À l’occasion du Forum panafricain des médias, tenu du 3 au 6 juin dernier, la question de l’équilibre entre liberté d’expression et responsabilité juridique a occupé une place importante dans les débats. Intervenant sur le thème « Justice et liberté d’expression », le procureur de la République près le Tribunal de grande instance de la Commune IV du District de Bamako, Idrissa Hamidou Touré, a livré une analyse approfondie des dérives observées dans le cyberespace malien et des mécanismes juridiques mis en place pour y faire face.
Reconnu comme l’un des précurseurs de la réflexion sur l’organisation et la régulation du cyberespace au Mali, le magistrat a d’abord dressé un constat préoccupant du désordre informationnel qui règne sur les réseaux sociaux. Selon lui, les atteintes aux libertés individuelles dans l’univers numérique s’articulent principalement autour de deux formes de criminalité : la criminalité de comportement et la criminalité de profit.
« La criminalité de comportement naît souvent de frustrations, de ressentiments ou de pulsions personnelles », a expliqué le procureur Touré. Selon lui, certains individus utilisent l’anonymat offert par les réseaux sociaux pour régler des comptes personnels ou exprimer des opinions qu’ils n’assumeraient pas publiquement. Ces personnes créent fréquemment des pages anonymes afin de diffuser des contenus portant atteinte à la réputation ou à la dignité d’autrui.
Le magistrat a également mis en lumière la montée en puissance de la criminalité de profit, directement liée à ce qu’il appelle « l’économie de l’attention ». Ce phénomène repose sur la recherche du maximum de visibilité et d’interactions afin de générer des revenus sur les plateformes numériques.
« Pour attirer les internautes, certains n’hésitent pas à utiliser des titres accrocheurs, des images de célébrités ou d’autorités publiques. L’objectif est de retenir le plus longtemps possible l’attention de l’utilisateur, car plus l’audience est importante, plus les revenus augmentent », a-t-il souligné.
Selon Idrissa Hamidou Touré, lorsque ces pratiques portent atteinte à la réputation ou à l’image d’une personne, elles relèvent moins d’une démarche personnelle que d’une logique purement lucrative. Une évolution qui, selon lui, s’est amplifiée avec l’essor des réseaux sociaux et des plateformes numériques.

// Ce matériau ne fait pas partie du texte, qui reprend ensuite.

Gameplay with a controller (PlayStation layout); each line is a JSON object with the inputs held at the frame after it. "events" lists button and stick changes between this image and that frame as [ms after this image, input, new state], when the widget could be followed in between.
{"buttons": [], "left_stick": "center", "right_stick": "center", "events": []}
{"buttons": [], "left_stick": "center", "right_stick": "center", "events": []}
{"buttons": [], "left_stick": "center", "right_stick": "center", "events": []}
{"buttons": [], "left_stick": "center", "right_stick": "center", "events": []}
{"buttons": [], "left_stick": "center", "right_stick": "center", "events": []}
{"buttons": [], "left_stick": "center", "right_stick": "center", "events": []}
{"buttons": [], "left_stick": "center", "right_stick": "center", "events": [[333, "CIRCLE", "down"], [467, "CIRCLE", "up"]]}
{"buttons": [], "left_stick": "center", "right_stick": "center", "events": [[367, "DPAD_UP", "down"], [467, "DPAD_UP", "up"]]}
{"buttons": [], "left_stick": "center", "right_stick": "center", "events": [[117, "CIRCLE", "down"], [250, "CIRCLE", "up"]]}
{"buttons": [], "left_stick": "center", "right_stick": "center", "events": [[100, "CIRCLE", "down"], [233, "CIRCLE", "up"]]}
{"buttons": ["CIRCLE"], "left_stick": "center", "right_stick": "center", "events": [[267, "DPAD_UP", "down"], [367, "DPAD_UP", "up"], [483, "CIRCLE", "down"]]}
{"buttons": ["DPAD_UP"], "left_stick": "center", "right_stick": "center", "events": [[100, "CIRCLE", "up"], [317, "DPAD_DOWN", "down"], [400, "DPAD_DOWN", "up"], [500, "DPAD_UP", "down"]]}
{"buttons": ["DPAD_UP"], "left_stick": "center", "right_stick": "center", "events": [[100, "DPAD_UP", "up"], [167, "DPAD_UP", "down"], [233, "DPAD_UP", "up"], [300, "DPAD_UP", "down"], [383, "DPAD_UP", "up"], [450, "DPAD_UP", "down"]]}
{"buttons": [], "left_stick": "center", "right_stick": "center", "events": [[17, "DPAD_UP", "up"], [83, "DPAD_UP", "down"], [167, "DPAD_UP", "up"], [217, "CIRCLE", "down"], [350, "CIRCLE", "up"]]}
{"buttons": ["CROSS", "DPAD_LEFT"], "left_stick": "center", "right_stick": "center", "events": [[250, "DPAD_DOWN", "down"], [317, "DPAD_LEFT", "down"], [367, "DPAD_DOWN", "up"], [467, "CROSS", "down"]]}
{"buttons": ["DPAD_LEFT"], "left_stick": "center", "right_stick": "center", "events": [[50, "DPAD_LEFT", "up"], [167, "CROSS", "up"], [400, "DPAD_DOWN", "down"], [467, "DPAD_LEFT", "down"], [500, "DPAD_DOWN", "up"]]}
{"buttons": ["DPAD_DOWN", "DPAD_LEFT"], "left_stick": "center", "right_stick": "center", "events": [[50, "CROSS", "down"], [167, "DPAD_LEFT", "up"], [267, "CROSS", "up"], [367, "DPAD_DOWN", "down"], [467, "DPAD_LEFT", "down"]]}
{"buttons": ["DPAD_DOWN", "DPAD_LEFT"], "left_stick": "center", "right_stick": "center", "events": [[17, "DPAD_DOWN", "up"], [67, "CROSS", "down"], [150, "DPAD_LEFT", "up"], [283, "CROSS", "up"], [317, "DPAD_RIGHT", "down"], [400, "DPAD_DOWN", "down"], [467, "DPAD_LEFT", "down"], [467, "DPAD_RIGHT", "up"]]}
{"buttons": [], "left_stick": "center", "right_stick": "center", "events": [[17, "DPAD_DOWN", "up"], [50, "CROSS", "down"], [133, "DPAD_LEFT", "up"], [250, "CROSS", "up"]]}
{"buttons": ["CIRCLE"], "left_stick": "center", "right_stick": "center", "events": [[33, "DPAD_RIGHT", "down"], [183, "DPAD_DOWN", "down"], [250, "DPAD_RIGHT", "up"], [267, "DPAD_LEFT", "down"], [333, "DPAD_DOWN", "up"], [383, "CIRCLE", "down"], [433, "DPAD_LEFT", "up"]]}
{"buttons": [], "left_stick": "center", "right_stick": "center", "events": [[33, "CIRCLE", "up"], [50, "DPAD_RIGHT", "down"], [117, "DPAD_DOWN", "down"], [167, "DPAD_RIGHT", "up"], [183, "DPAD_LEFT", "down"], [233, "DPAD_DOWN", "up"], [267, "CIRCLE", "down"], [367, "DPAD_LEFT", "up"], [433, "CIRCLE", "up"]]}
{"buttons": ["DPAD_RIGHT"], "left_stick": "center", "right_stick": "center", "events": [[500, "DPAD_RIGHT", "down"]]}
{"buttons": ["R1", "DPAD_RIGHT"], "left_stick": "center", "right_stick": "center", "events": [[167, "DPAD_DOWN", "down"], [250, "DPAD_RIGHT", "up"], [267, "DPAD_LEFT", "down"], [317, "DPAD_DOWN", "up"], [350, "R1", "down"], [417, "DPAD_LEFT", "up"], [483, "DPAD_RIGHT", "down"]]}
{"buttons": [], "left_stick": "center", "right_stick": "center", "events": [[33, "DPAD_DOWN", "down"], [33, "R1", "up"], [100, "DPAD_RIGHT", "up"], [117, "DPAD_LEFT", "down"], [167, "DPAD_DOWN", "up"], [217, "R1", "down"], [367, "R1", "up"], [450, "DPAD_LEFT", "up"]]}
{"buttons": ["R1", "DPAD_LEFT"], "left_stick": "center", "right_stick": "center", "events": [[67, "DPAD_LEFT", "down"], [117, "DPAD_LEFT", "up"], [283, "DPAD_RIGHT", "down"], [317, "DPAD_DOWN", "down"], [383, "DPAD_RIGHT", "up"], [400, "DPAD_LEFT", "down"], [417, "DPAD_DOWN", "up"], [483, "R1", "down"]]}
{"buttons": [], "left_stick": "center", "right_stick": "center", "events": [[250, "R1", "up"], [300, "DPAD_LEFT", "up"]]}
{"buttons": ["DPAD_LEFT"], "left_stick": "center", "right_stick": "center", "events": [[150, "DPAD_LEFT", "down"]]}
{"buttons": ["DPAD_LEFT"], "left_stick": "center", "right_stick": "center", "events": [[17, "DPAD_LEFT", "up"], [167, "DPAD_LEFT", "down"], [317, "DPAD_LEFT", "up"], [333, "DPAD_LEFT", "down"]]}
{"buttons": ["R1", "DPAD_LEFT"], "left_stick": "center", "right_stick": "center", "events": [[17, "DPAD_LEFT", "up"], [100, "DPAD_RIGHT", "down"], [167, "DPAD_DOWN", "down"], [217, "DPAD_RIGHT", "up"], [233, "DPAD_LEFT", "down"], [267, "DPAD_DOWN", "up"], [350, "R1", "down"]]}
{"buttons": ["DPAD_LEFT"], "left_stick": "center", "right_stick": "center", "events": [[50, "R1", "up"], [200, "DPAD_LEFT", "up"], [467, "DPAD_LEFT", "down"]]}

Le procureur a toutefois rappelé que le cadre juridique malien n’est pas resté inactif face à ces défis. Bien avant l’adoption des textes spécifiques au numérique, certaines infractions telles que la diffusion de fausses nouvelles, les atteintes à la vie privée ou à l’image étaient déjà prises en charge par la loi de 2000 portant régime de presse et délit de presse.
« Le dispositif juridique s’est progressivement renforcé avec la loi sur les données à caractère personnel, la loi sur la cryptologie, la loi sur les transactions électroniques et, plus récemment, la loi de 2019 relative à la cybercriminalité », a-t-il rappelé.
À travers cette intervention, Idrissa Hamidou Touré a insisté sur la nécessité d’une utilisation responsable des outils numériques et d’une meilleure connaissance des textes encadrant la liberté d’expression. Le magistrat laisse entendre que la protection des droits fondamentaux dans l’espace numérique passe autant par l’application de la loi que par la responsabilisation des utilisateurs et des acteurs des médias.